> _Task item_: In the essay below about the writer's late mother, how old was the writer when the mother died?

> _Exercise passage_:
=== Section Start ===
They say to write what you know…and unfortunately, I know a lot about grief.
When I was twenty-five, I lost my mother to a very quick cancer. I had no time to process the fact that she was sick, let alone dying. I was angry and in denial, and years of therapy later, I probably still am. But she was a very different kind of mom.
My father was an asshole. Period. He believed that when a relationship ended, so did his contact with his children. I’m one of five daughters. I have four sisters whom I’ll probably never get to know.
However, my mother made every effort to make up for his absence in my life. In fact, having a single mom was the norm to me, and that’s how we both liked it. I remember she once told me, “I had to have a daughter to have a best friend…” And that’s stuck with me until this day. She was right. We were so much more than mother and daughter.
She was the one I called every single night just to talk about my day, and I was the one she turned to when my grandmother upset her. We went to the theater together. We traveled together. We shared a love of restaurants and wined and dined every chance we had.
All of that togetherness, however, wasn’t born out of duty or necessity. We both really just enjoyed each other’s company. In me, she fostered a love of cats, theater, travel and New York City. We always had something to talk about.
She certainly wasn’t conventional. She cursed like a sailor, and she taught me some life’s lessons that shaped the independent woman I am today. She taught me how to believe in myself and to create a life of my own. She taught me how to make my own happiness. In fact, she packed my bags for New York just because she knew it was the only place in the world that truly made me happy.
Throughout my life, she supported any whim I had. She watched a chubby, clumsy me struggle through dance classes and cheerleading. She attended every single one of my school plays — when I was the star and when I didn’t even get marquis billing. She smiled through my attempts to sing in the children’s choir and to play the piano.
Through all of it, she always returned to what she thought I did best — writing. I admire her to this day for pushing me to write. My father was the writer.
I remember the day we were cleaning out the basement, and she found one of his old manuscripts. She didn’t hide it from me. She showed me. And she said, “You’re a much better writer. You have talent. He just put words down on a page.” We later burned his manuscript in retribution for his taking her Gene Pitney albums when they broke up.
She could have easily deterred me — guided me toward another passion. But instead, she was my biggest fan and encouraged me to major in journalism. In college, I spent months writing my final project — a huge essay on Eva Peron that was published in our literary magazine. I dedicated it to her. And she cried.
I never thought she’d be gone just four years later.
My favorite memories of her were after I moved to New York. I lived in 300 square-feet with my fifteen-pound cat, and she’d visit. Sometimes, she’d bring my friends with her. We’d been to the city so often when I was growing up, but she finally had the chance to sample what it was like to live in New York through me.
We built new traditions those last few years, some of which I’ve kept up today. But there’s not a day that goes by that I don’t think of her. I miss her so much that I can feel the physical pain. I wonder what she would say about how my life had turned out. I crave the advice she used to give me. And I miss talking to my best friend.
Most of all, though, I miss telling her how much I loved her. I wish I had just five more minutes with her. Hell, I’d settle for sixty seconds.
Chuck, I love you and miss you. Happy Mother’s Day up in Heaven. Go see a show with all of my Tragic Davids in the sky. Mwuahhh!
=== Section End ===
> _Given entries_:
=== Section Start ===
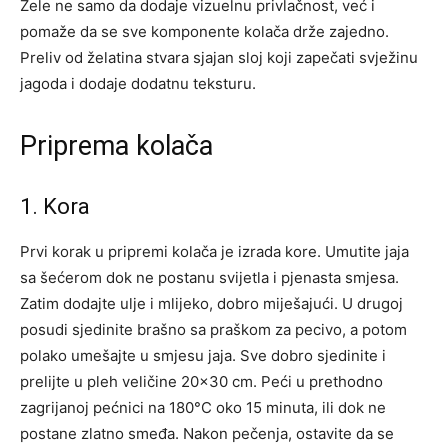
Žele ne samo da dodaje vizuelnu privlačnost, već i
pomaže da se sve komponente kolača drže zajedno.
Preliv od želatina stvara sjajan sloj koji zapečati svježinu
jagoda i dodaje dodatnu teksturu.
Priprema kolača
1. Kora
Prvi korak u pripremi kolača je izrada kore. Umutite jaja
sa šećerom dok ne postanu svijetla i pjenasta smjesa.
Zatim dodajte ulje i mlijeko, dobro miješajući. U drugoj
posudi sjedinite brašno sa praškom za pecivo, a potom
polako umešajte u smjesu jaja. Sve dobro sjedinite i
prelijte u pleh veličine 20×30 cm. Peći u prethodno
zagrijanoj pećnici na 180°C oko 15 minuta, ili dok ne
postane zlatno smeđa. Nakon pečenja, ostavite da se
=== Section End ===
> _Task result_: Twenty-five.